The Immigrant Experience—at $275 a Pop
The Tenament Museum on Orchard Street on the Lower East Side always seemed a worthy affair. I remember when it opened, more than a decade ago. There was a perfunctory ticket office across the street from a restored walk-up, wherein historical tours were conducted. (I still recall with a shiver the story of the 19th century father who left for work one day, leaving his large family behind, never to return.)

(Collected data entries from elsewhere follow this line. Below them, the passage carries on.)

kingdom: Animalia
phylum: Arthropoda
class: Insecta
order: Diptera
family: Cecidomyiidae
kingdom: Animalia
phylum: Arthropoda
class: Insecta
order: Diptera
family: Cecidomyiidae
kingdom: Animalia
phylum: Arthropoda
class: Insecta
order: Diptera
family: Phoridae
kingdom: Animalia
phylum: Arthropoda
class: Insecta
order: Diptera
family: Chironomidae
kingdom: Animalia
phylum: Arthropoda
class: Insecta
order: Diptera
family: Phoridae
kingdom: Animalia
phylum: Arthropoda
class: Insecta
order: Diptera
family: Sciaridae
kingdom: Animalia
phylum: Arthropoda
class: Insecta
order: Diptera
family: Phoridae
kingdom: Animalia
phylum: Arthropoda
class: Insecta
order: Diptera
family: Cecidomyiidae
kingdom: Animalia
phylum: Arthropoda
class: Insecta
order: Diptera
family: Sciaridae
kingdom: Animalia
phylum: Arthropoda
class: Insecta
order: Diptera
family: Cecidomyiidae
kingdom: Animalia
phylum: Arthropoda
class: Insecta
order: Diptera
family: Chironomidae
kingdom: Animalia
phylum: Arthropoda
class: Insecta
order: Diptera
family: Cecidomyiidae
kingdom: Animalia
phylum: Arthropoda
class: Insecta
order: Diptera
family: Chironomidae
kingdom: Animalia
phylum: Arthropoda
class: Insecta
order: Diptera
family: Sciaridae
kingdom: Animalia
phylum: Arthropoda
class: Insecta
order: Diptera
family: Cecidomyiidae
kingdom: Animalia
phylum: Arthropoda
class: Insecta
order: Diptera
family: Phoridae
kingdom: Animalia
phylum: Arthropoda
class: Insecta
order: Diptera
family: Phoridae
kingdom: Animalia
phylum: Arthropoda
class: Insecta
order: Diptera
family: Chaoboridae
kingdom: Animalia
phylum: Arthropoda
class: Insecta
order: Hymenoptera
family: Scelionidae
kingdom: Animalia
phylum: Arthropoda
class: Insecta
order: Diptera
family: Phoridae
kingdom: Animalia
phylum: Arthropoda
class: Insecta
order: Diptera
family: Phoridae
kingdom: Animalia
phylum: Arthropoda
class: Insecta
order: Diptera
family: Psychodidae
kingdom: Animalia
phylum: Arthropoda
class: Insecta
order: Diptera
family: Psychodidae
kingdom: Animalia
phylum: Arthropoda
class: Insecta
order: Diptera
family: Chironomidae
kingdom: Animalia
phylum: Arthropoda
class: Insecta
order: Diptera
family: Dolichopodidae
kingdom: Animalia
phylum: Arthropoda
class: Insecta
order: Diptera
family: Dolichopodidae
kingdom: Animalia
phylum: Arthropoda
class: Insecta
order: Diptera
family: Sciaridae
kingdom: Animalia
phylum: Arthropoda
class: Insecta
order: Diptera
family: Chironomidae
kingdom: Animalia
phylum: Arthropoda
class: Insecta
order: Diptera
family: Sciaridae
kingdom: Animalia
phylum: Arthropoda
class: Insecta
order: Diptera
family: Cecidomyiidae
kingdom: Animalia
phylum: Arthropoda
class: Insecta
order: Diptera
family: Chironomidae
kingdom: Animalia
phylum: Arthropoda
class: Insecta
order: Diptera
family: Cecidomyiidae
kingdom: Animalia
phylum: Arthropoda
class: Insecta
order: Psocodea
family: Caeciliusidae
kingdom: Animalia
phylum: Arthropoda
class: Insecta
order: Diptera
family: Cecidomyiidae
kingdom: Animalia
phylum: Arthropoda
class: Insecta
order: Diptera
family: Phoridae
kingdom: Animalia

Well, the enterprise and the block has taken off some since then. The ticket office has moved a few doors over and is now surrounded by a largish gift shop, with snippy help and ample opportunities for buying ghetto-chic t-shirts, fridge magnets, calendars, wrapping paper, dishware and Metrocard holders, as well as tons of expensive books on what it was like to be dirt poor. Let's just say the place's sense of opportunism is creepy.
Creepier still, however, is the nearby Blue Moon Hotel. While it's true that there's no gaul like New York gaul, this is something special: a luxury, boutique hotel converted from an old tenament, and furnished with restored period furniture. ("Boutique," by the way, is hotel code in this city for "smaller, but still just as expensive.") It's a beautiful piece of refurbishment. But if you want to stay on former pushcart lane, you have a pony up a minimum of $275 a night; for more comfort, prices soar to $500.
I'm sorry, but this is perverse, and there's no other decent word for it. $275 for what?—to be closer to the haunted house across the street full of the tortured souls of immigrant dead? Why not just don a top hat, crush some urchins under your hansom cab wheels and be done with it? I'm all for preserving old New York, but when that preservation is just another scam for the money-grubbers, I'll pass.
The hotel, by the way, also boasts about "breathtaking" views of "the Williamsburg Bridge, Lower Manhattan, and Old Orchard Street." Yeah. I bet 1880s sweat shop workers got a good view of those just before they jumped.